What is expected: If a line in the entries below contains "payment", copy it.

Page-level text extractions:
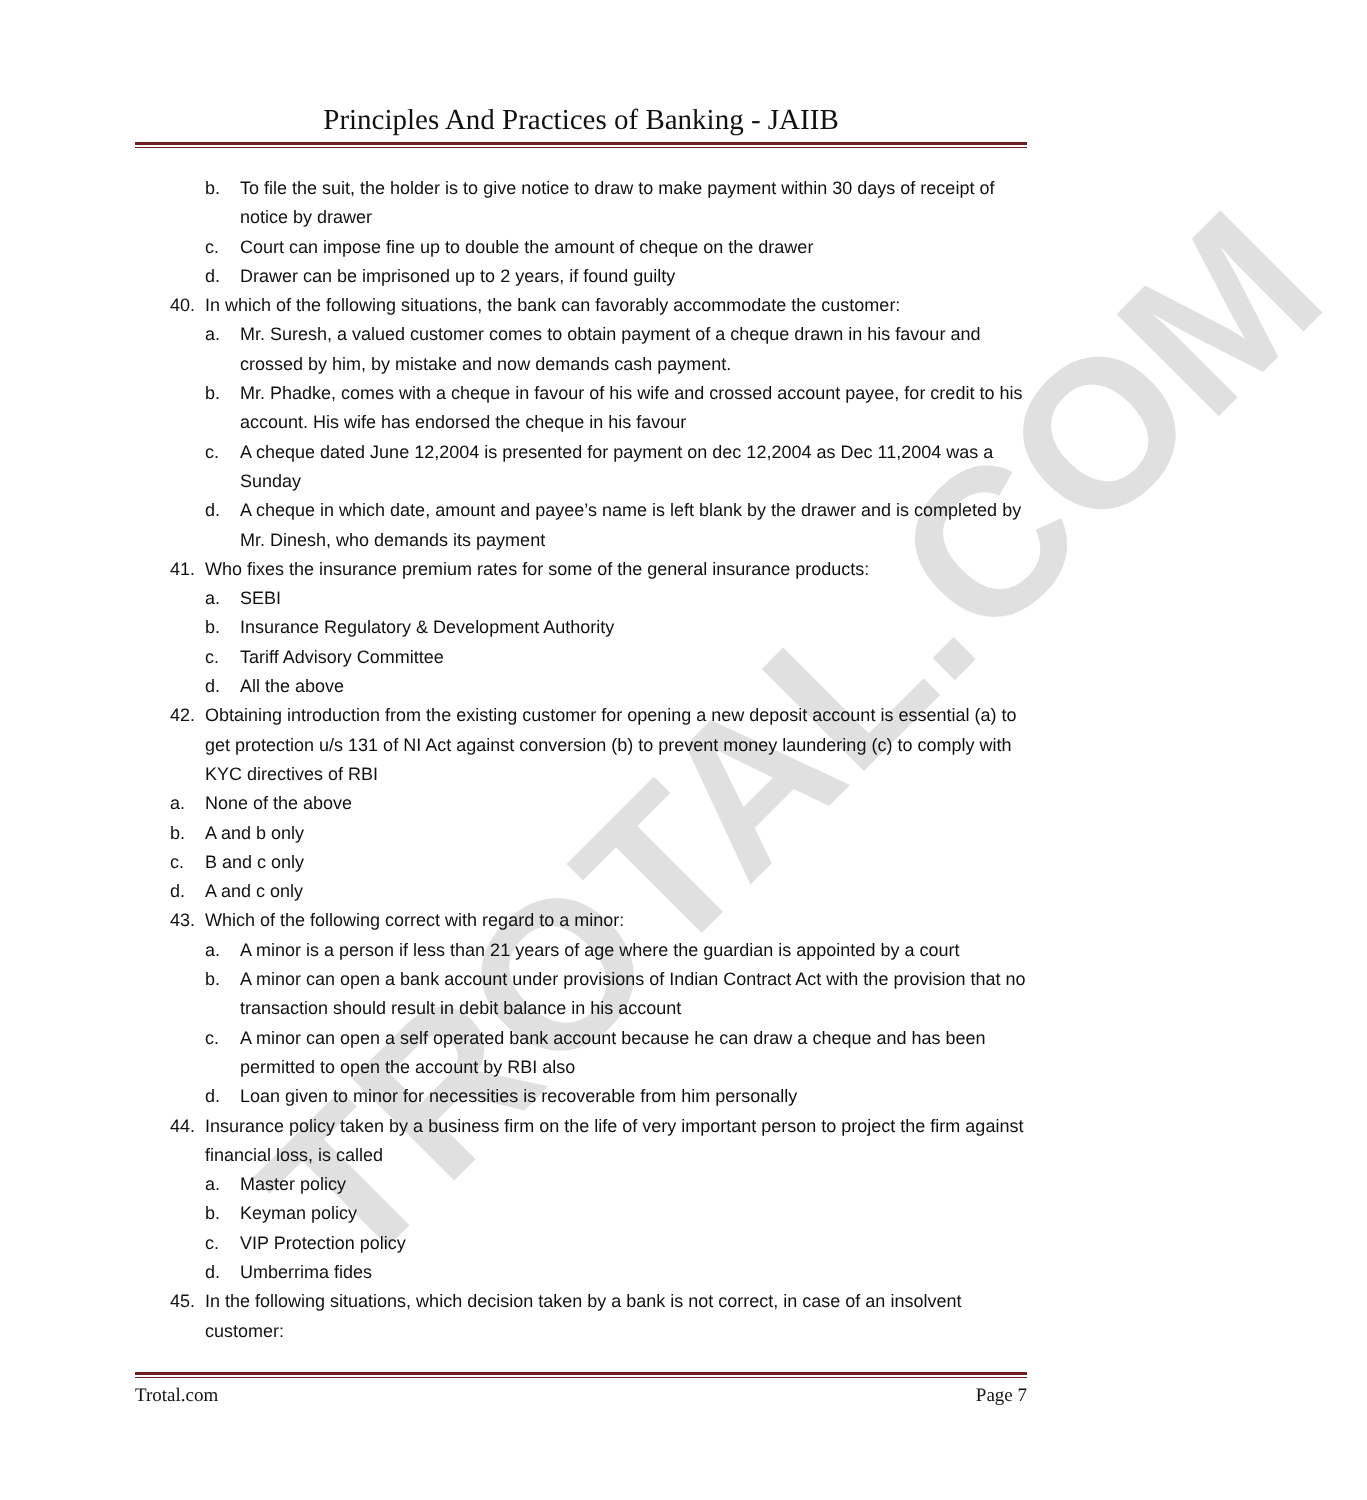TROTAL.COM
Principles And Practices of Banking - JAIIB
b. To file the suit, the holder is to give notice to draw to make payment within 30 days of receipt of notice by drawer
c. Court can impose fine up to double the amount of cheque on the drawer
d. Drawer can be imprisoned up to 2 years, if found guilty
40. In which of the following situations, the bank can favorably accommodate the customer:
a. Mr. Suresh, a valued customer comes to obtain payment of a cheque drawn in his favour and crossed by him, by mistake and now demands cash payment.
b. Mr. Phadke, comes with a cheque in favour of his wife and crossed account payee, for credit to his account. His wife has endorsed the cheque in his favour
c. A cheque dated June 12,2004 is presented for payment on dec 12,2004 as Dec 11,2004 was a Sunday
d. A cheque in which date, amount and payee’s name is left blank by the drawer and is completed by Mr. Dinesh, who demands its payment
41. Who fixes the insurance premium rates for some of the general insurance products:
a. SEBI
b. Insurance Regulatory & Development Authority
c. Tariff Advisory Committee
d. All the above
42. Obtaining introduction from the existing customer for opening a new deposit account is essential (a) to get protection u/s 131 of NI Act against conversion (b) to prevent money laundering (c) to comply with KYC directives of RBI
a. None of the above
b. A and b only
c. B and c only
d. A and c only
43. Which of the following correct with regard to a minor:
a. A minor is a person if less than 21 years of age where the guardian is appointed by a court
b. A minor can open a bank account under provisions of Indian Contract Act with the provision that no transaction should result in debit balance in his account
c. A minor can open a self operated bank account because he can draw a cheque and has been permitted to open the account by RBI also
d. Loan given to minor for necessities is recoverable from him personally
44. Insurance policy taken by a business firm on the life of very important person to project the firm against financial loss, is called
a. Master policy
b. Keyman policy
c. VIP Protection policy
d. Umberrima fides
45. In the following situations, which decision taken by a bank is not correct, in case of an insolvent customer:
Trotal.com Page 7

Output of the exercise:
b. To file the suit, the holder is to give notice to draw to make payment within 30 days of receipt of notice by drawer
a. Mr. Suresh, a valued customer comes to obtain payment of a cheque drawn in his favour and crossed by him, by mistake and now demands cash payment.
c. A cheque dated June 12,2004 is presented for payment on dec 12,2004 as Dec 11,2004 was a Sunday
d. A cheque in which date, amount and payee’s name is left blank by the drawer and is completed by Mr. Dinesh, who demands its payment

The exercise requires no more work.